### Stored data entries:
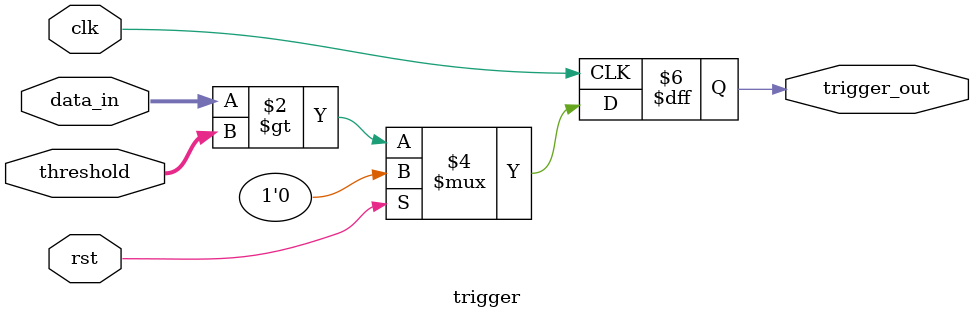
<source format=v>
module trigger #(
    parameter WIDTH = 16
)(
    input wire clk,
    input wire rst,
    input wire [WIDTH-1:0] data_in,
    input wire [WIDTH-1:0] threshold,
    output reg trigger_out
);

always @(posedge clk) begin
    if (rst)
        trigger_out <= 0;
    else
        trigger_out <= (data_in > threshold);
end

endmodule// Trigger logic module
// Detects threshold-crossing events

</source>
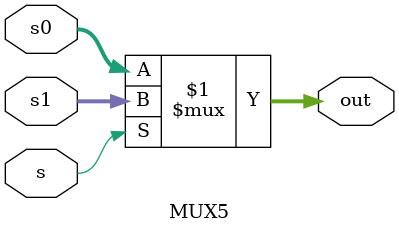
<source format=v>
module MUX5(input[4:0] s0 , input[4:0] s1 , input s , output[4:0] out);
	assign out = s ? s1 : s0;
endmodule

</source>
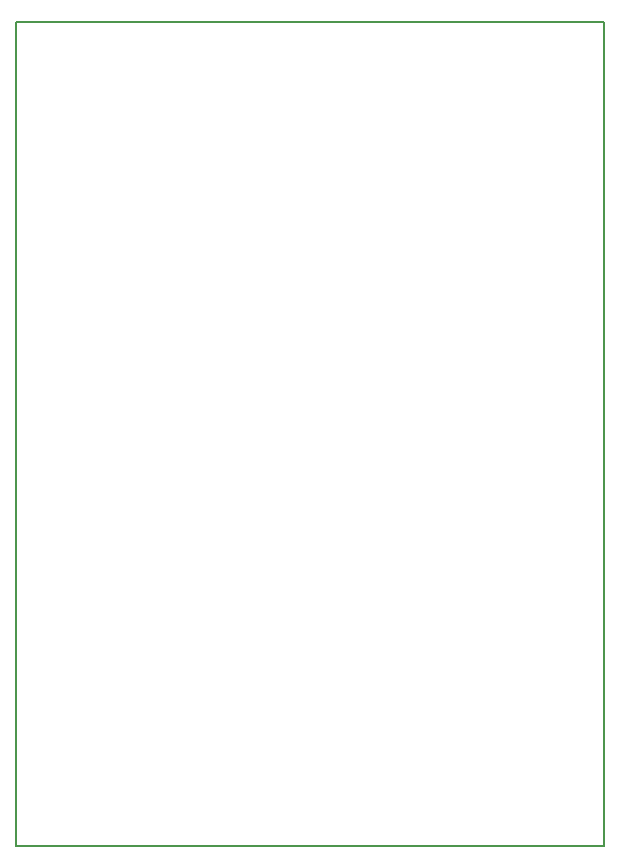
<source format=gm1>
G04 MADE WITH FRITZING*
G04 WWW.FRITZING.ORG*
G04 DOUBLE SIDED*
G04 HOLES PLATED*
G04 CONTOUR ON CENTER OF CONTOUR VECTOR*
%ASAXBY*%
%FSLAX23Y23*%
%MOIN*%
%OFA0B0*%
%SFA1.0B1.0*%
%ADD10R,1.968500X2.755910*%
%ADD11C,0.008000*%
%ADD10C,0.008*%
%LNCONTOUR*%
G90*
G70*
G54D10*
G54D11*
X4Y2752D02*
X1965Y2752D01*
X1965Y4D01*
X4Y4D01*
X4Y2752D01*
D02*
G04 End of contour*
M02*
</source>
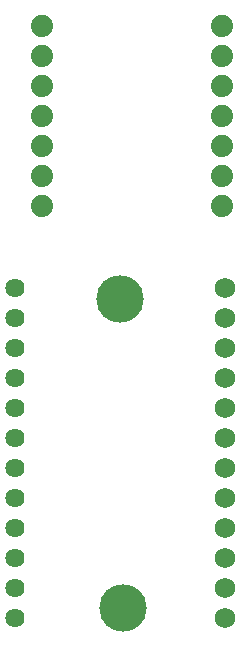
<source format=gbs>
G04 Layer: BottomSolderMaskLayer*
G04 EasyEDA v6.5.37, 2023-11-02 15:14:11*
G04 51ebc0fc367c43e49b7c5eeb1a90c70c,3a11b6de39944756a1cf0add2bf12301,10*
G04 Gerber Generator version 0.2*
G04 Scale: 100 percent, Rotated: No, Reflected: No *
G04 Dimensions in millimeters *
G04 leading zeros omitted , absolute positions ,4 integer and 5 decimal *
%FSLAX45Y45*%
%MOMM*%

%ADD10C,1.6256*%
%ADD11C,1.7272*%
%ADD12C,4.0132*%
%ADD13C,1.8796*%

%LPD*%
D10*
G01*
X1943100Y3327400D03*
G01*
X1943100Y3073400D03*
G01*
X1943100Y2819400D03*
G01*
X1943100Y2565400D03*
G01*
X1943100Y2311400D03*
G01*
X1943100Y2057400D03*
G01*
X1943100Y1803400D03*
G01*
X1943100Y1549400D03*
G01*
X1943100Y1295400D03*
G01*
X1943100Y1041400D03*
G01*
X1943100Y787400D03*
G01*
X1943100Y533400D03*
D11*
G01*
X3721100Y533400D03*
G01*
X3721100Y787400D03*
G01*
X3721100Y1041400D03*
G01*
X3721100Y1295400D03*
G01*
X3721100Y1549400D03*
G01*
X3721100Y1803400D03*
G01*
X3721100Y2057400D03*
G01*
X3721100Y2311400D03*
G01*
X3721100Y2565400D03*
G01*
X3721100Y2819400D03*
G01*
X3721100Y3073400D03*
G01*
X3721100Y3327400D03*
D12*
G01*
X2832100Y3238500D03*
G01*
X2857500Y622300D03*
D13*
G01*
X2171700Y5295900D03*
G01*
X2171700Y5041900D03*
G01*
X2171700Y4787900D03*
G01*
X2171700Y4533900D03*
G01*
X2171700Y4279900D03*
G01*
X2171700Y4025900D03*
G01*
X2171700Y5549900D03*
G01*
X3695700Y5549900D03*
G01*
X3695700Y4025900D03*
G01*
X3695700Y4279900D03*
G01*
X3695700Y4533900D03*
G01*
X3695700Y4787900D03*
G01*
X3695700Y5041900D03*
G01*
X3695700Y5295900D03*
M02*

</source>
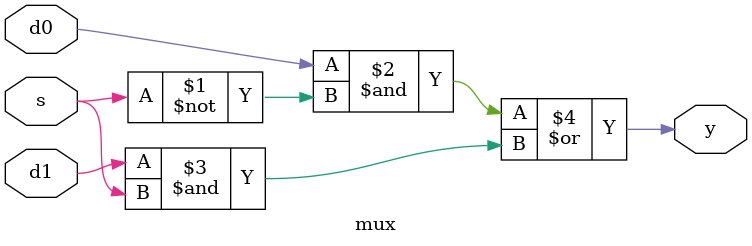
<source format=v>
`timescale 1ns / 1ps
module mux(
input d0,
input d1,
input s,
output y
);
assign y=(d0&~s)|(d1&s);
endmodule




</source>
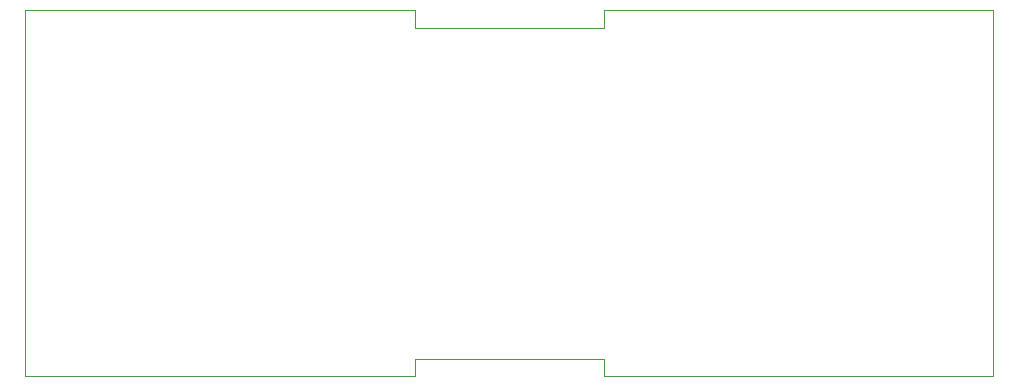
<source format=gbr>
%TF.GenerationSoftware,KiCad,Pcbnew,6.0.11-2627ca5db0~126~ubuntu20.04.1*%
%TF.CreationDate,2024-09-22T13:49:42-05:00*%
%TF.ProjectId,modbus_rtu_mirror_base_88x37x59mm,6d6f6462-7573-45f7-9274-755f6d697272,rev?*%
%TF.SameCoordinates,Original*%
%TF.FileFunction,Paste,Bot*%
%TF.FilePolarity,Positive*%
%FSLAX46Y46*%
G04 Gerber Fmt 4.6, Leading zero omitted, Abs format (unit mm)*
G04 Created by KiCad (PCBNEW 6.0.11-2627ca5db0~126~ubuntu20.04.1) date 2024-09-22 13:49:42*
%MOMM*%
%LPD*%
G01*
G04 APERTURE LIST*
%TA.AperFunction,Profile*%
%ADD10C,0.100000*%
%TD*%
G04 APERTURE END LIST*
D10*
X133000000Y-101500000D02*
X149000000Y-101500000D01*
X149000000Y-131000000D02*
X149000000Y-129500000D01*
X149000000Y-100000000D02*
X149000000Y-101500000D01*
X133000000Y-129500000D02*
X149000000Y-129500000D01*
X100000000Y-100000000D02*
X100000000Y-131000000D01*
X100000000Y-131000000D02*
X133000000Y-131000000D01*
X182000000Y-100000000D02*
X182000000Y-131000000D01*
X149000000Y-131000000D02*
X182000000Y-131000000D01*
X100000000Y-100000000D02*
X133000000Y-100000000D01*
X133000000Y-100000000D02*
X133000000Y-101500000D01*
X133000000Y-131000000D02*
X133000000Y-129500000D01*
X149000000Y-100000000D02*
X182000000Y-100000000D01*
M02*

</source>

### WHAT IS NEEDED:
Using only the entries above, output the line with "X1943100Y1549400D03*", the line with "X3721100Y1549400D03*", and all lines between them, exactly as they stand.

### EXERCISE OUTPUT:
X1943100Y1549400D03*
G01*
X1943100Y1295400D03*
G01*
X1943100Y1041400D03*
G01*
X1943100Y787400D03*
G01*
X1943100Y533400D03*
D11*
G01*
X3721100Y533400D03*
G01*
X3721100Y787400D03*
G01*
X3721100Y1041400D03*
G01*
X3721100Y1295400D03*
G01*
X3721100Y1549400D03*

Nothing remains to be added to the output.